• [Record excerpts]:
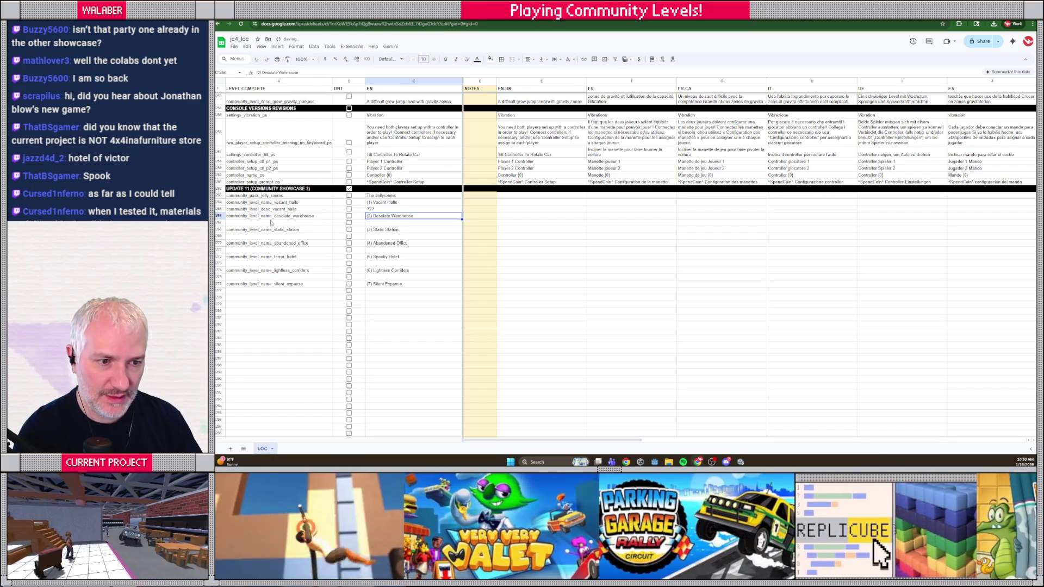
# - Copy the Desolate Warehouse, Static Station, Abandoned Office, Terror Hotel and Lightless Corridors name keys one row down
pyautogui.click(269, 217)
pyautogui.press('ctrl+c')
pyautogui.press('Down')
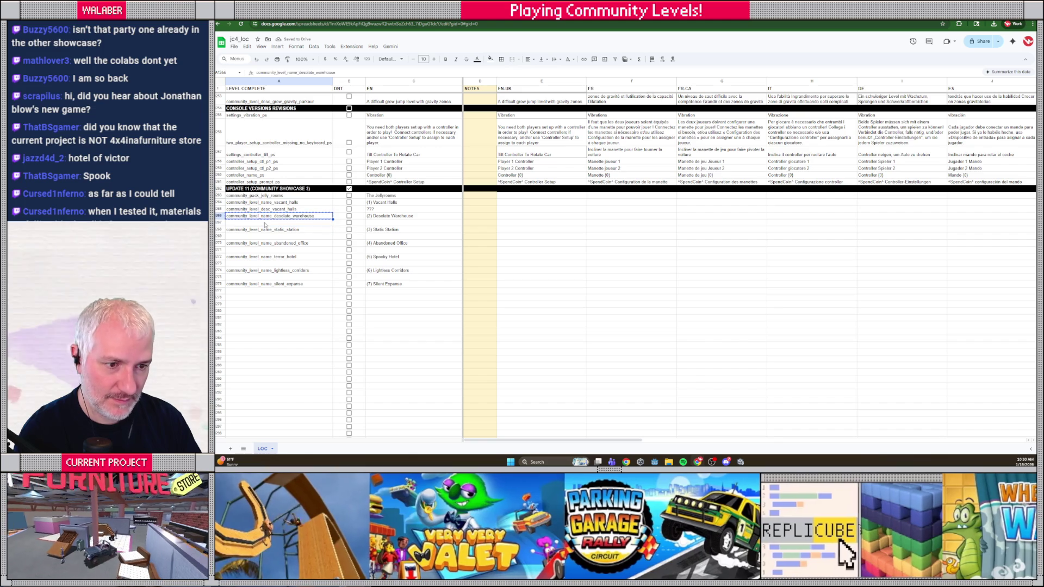
pyautogui.press('ctrl+v')
pyautogui.press('Down')
pyautogui.press('ctrl+c')
pyautogui.press('Down')
pyautogui.press('ctrl+v')
pyautogui.press('Down')
pyautogui.press('ctrl+c')
pyautogui.press('Down')
pyautogui.press('ctrl+v')
pyautogui.press('Down')
pyautogui.press('ctrl+c')
pyautogui.press('Down')
pyautogui.press('ctrl+v')
pyautogui.press('Down')
pyautogui.press('ctrl+c')
pyautogui.press('Down')
pyautogui.press('ctrl+v')
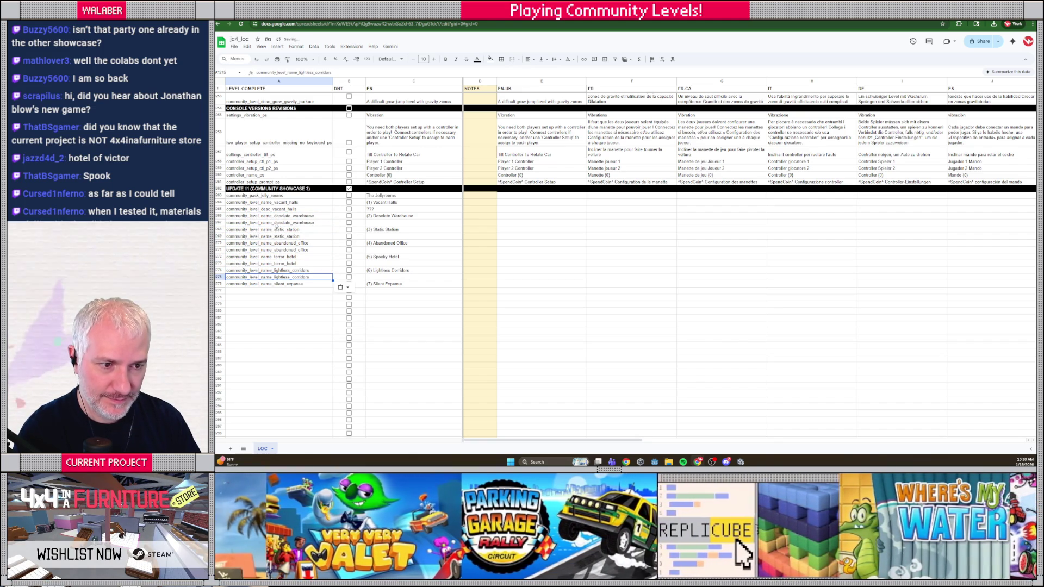
# - Change the duplicated Desolate Warehouse and Static Station keys from name to desc
pyautogui.doubleClick(276, 222)
pyautogui.press('Left')
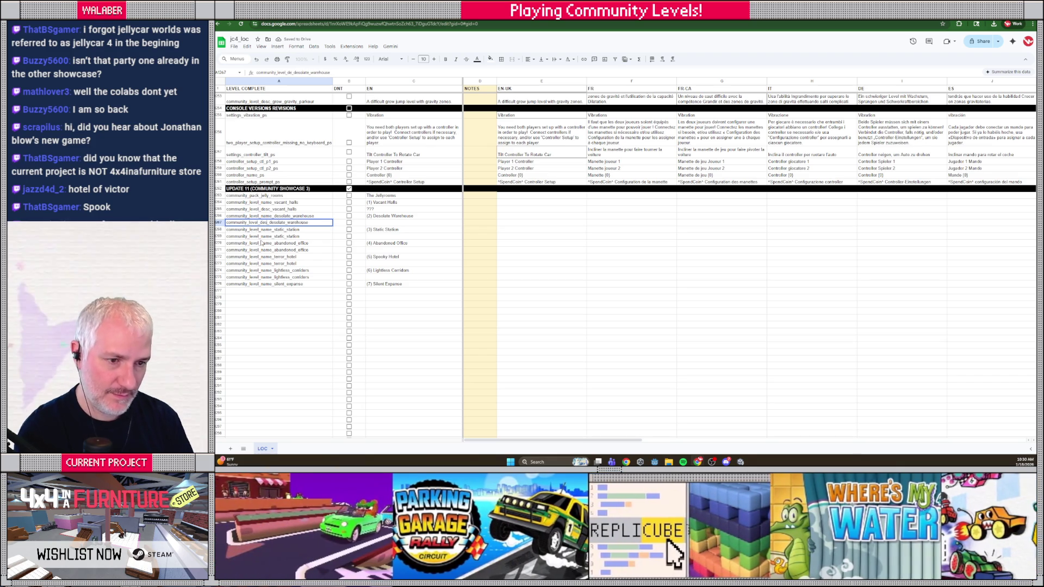
pyautogui.write('c')
pyautogui.press('Return')
pyautogui.press('Down')
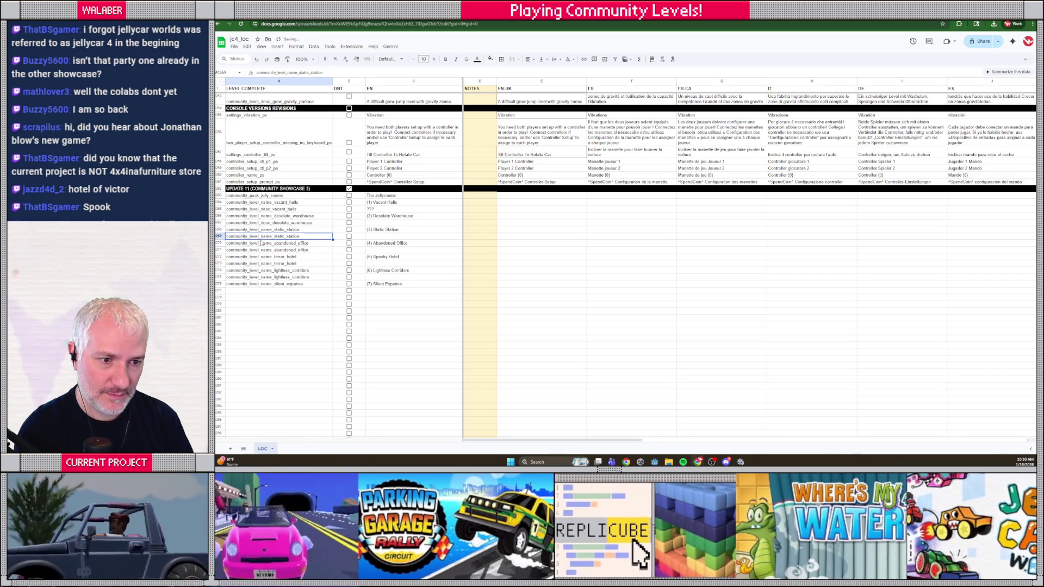
pyautogui.press('F2')
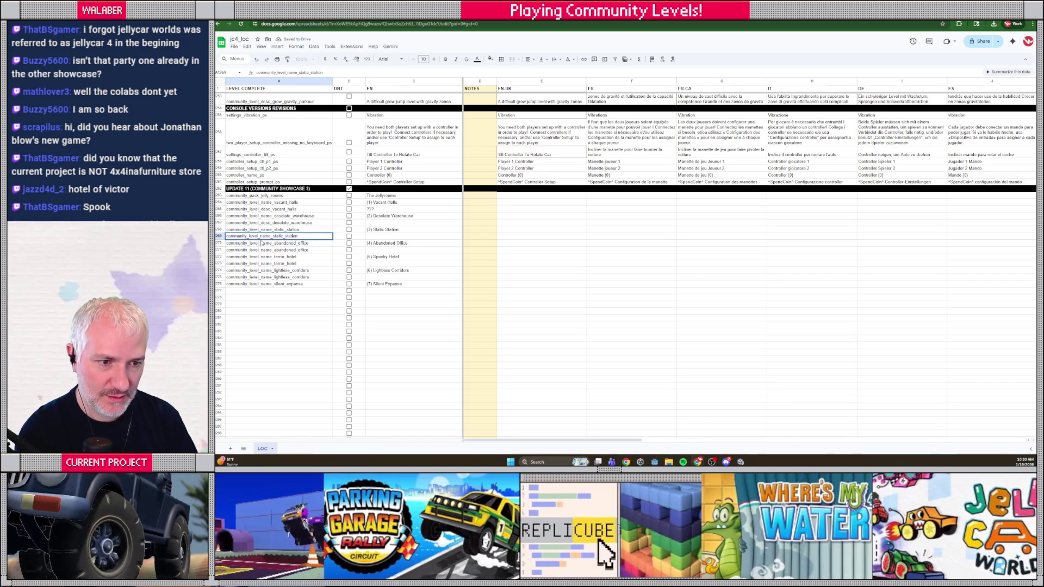
pyautogui.press('BackSpace')
pyautogui.press('BackSpace')
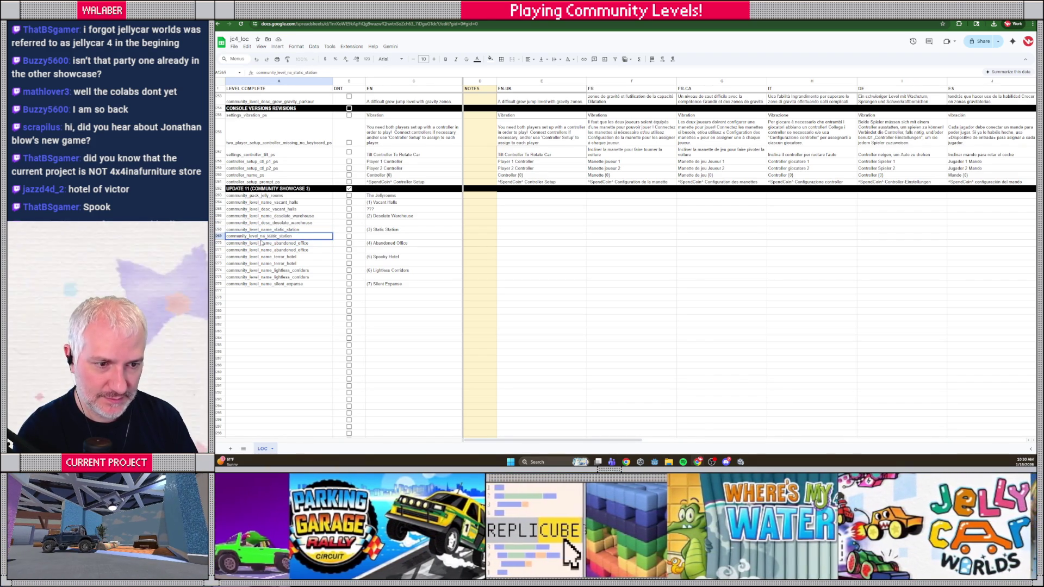
pyautogui.write('desc')
pyautogui.press('Return')
# - Change the duplicated Abandoned Office, Terror Hotel and Lightless Corridors keys to desc keys
pyautogui.press('Down')
pyautogui.press('F2')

• [Work item]:
To complete the exercise, return the listing above exactly and omit its pictures.

• [Reply to the exercise]:
# - Copy the Desolate Warehouse, Static Station, Abandoned Office, Terror Hotel and Lightless Corridors name keys one row down
pyautogui.click(269, 217)
pyautogui.press('ctrl+c')
pyautogui.press('Down')
pyautogui.press('ctrl+v')
pyautogui.press('Down')
pyautogui.press('ctrl+c')
pyautogui.press('Down')
pyautogui.press('ctrl+v')
pyautogui.press('Down')
pyautogui.press('ctrl+c')
pyautogui.press('Down')
pyautogui.press('ctrl+v')
pyautogui.press('Down')
pyautogui.press('ctrl+c')
pyautogui.press('Down')
pyautogui.press('ctrl+v')
pyautogui.press('Down')
pyautogui.press('ctrl+c')
pyautogui.press('Down')
pyautogui.press('ctrl+v')
# - Change the duplicated Desolate Warehouse and Static Station keys from name to desc
pyautogui.doubleClick(276, 222)
pyautogui.press('Left')
pyautogui.write('c')
pyautogui.press('Return')
pyautogui.press('Down')
pyautogui.press('F2')
pyautogui.press('BackSpace')
pyautogui.press('BackSpace')
pyautogui.write('desc')
pyautogui.press('Return')
# - Change the duplicated Abandoned Office, Terror Hotel and Lightless Corridors keys to desc keys
pyautogui.press('Down')
pyautogui.press('F2')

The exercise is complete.